Improving motivation and communication
With StudentKeys, students can identify their values system and understand how ethics, ideals, principles, and deeply-held beliefs unconsciously influence many of the choices they make every day. Students who understand how they are individually motivated by values are better able to recognize their strengths and limitations in certain social, academic, and professional areas. Likewise, educators who pay attention their student’s unique values styles can target incentives to individual preferences therefore increasing motivation. StudentKeys also helps students appreciate why they do not see eye to eye with parents, peers, and professors as a result of conflicting values styles.

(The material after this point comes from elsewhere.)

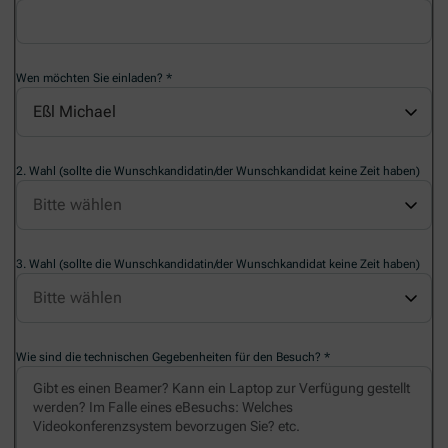
Wen möchten Sie einladen?
Eßl Michael
2. Wahl (sollte die Wunschkandidatin/der Wunschkandidat keine Zeit haben)
3. Wahl (sollte die Wunschkandidatin/der Wunschkandidat keine Zeit haben)
Wie sind die technischen Gegebenheiten für den Besuch?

Increasing retention rates
Retention issues have become increasingly important in higher education since the 1980’s when college retention rates began to decline. Since then, schools have put an increasing amount of emphasis upon student retention and dropout prevention. Considering that approximately 40% of students leave higher education without getting a degree, the emphasis is well put.
More than half of all students who withdraw from college do so at the end of the freshman year. As a result, the first year continues to be a vital time in a college student’s academic experience. During the first year, it is imperative to integrate students both academically and socially. Dr. Vincent Tinto, a popular retention theorist, made academic and social integration a central theme in his retention model. After studying and distinguishing many reasons for student departure, he found that students need academic integration to feel a sense of personal fulfillment that exists independently from their grades. He also found that to increase the likelihood of retention, students need to gain a sense of social integration not only with peers, but with educators and staff as well. Through StudentKeys, students can better academically and socially integrate into the college environment, thus finding the sense of community and self that they need in order to continue through their program of study.
Helping with freshman orientation
StudentKeys assessments were originally designed to be a significant part of freshman orientation programs, used as a tool to help students with their transition to college life. These workbooks are often used during orientation week, or by advisors in residence halls to academically and socially integrate students in the first year by helping them identify their natural learning and communicating styles.
To determine their impact upon first-year student success and retention, the StudentKeys workbooks were used in an empirical study at Eastern University (formerly Eastern College) under the direction of Dr. Laurie Schreiner. The study was undertaken to measure retention and acclimation effectiveness of the Student Keys program on incoming students. This study was part of a larger project, “CCCU Quality Retention Project”, in which 79 member schools joined together in a five-year, collaborative research project focusing upon improving the quality of the educational experience so that a higher percentage of students graduate. The study found students who participated in the StudentKeys program achieved higher GPA’s in their first semester of college. Secondly, students who participated in Student Keys were also retained at a higher rate than the non-participants (71.1% vs. 65.3%).